DESCRIPTION OF THE TASK: Format the material from the line containing "True or false: Обед" through the line containing "The value of" as a JSON list of strings, one string per line, leaving out blank lines and the pictures.

EXERCISE DATA:
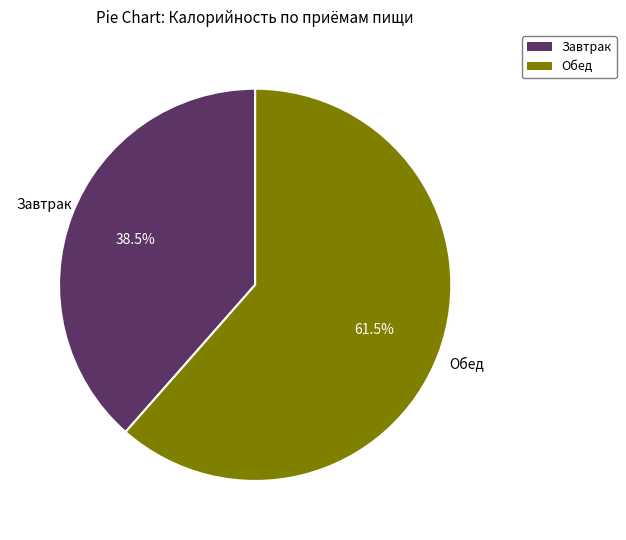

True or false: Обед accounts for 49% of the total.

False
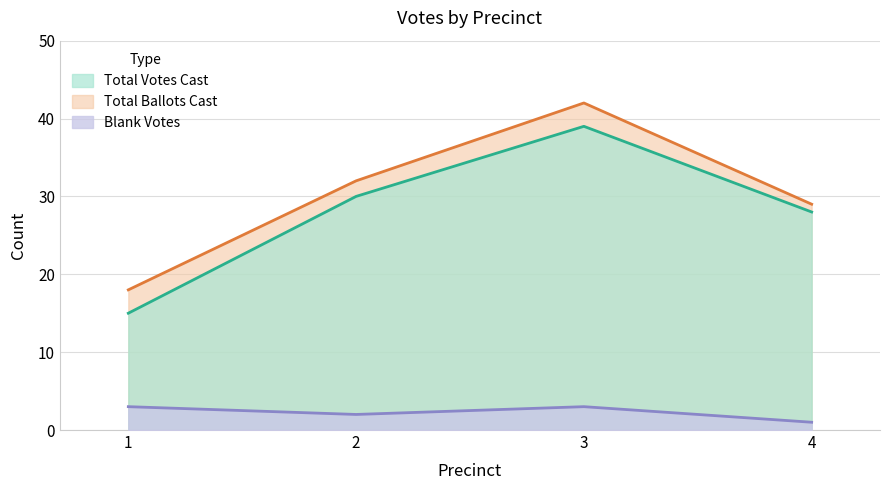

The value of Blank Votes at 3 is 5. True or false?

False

--

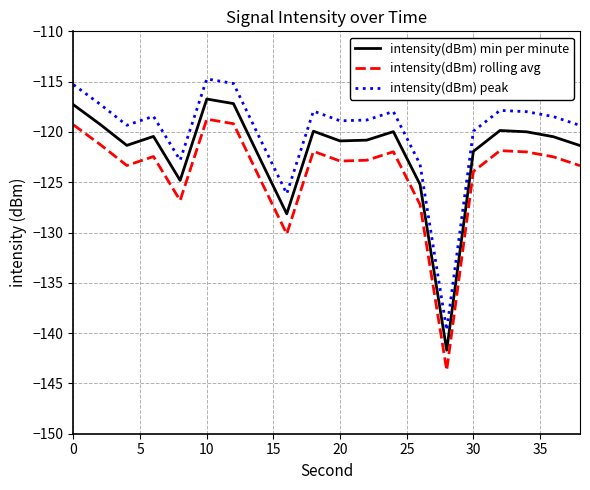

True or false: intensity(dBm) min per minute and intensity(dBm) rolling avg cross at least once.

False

RESPONSE BELOW:
[
  "True or false: Обед accounts for 49% of the total.",
  "False",
  "The value of Blank Votes at 3 is 5. True or false?"
]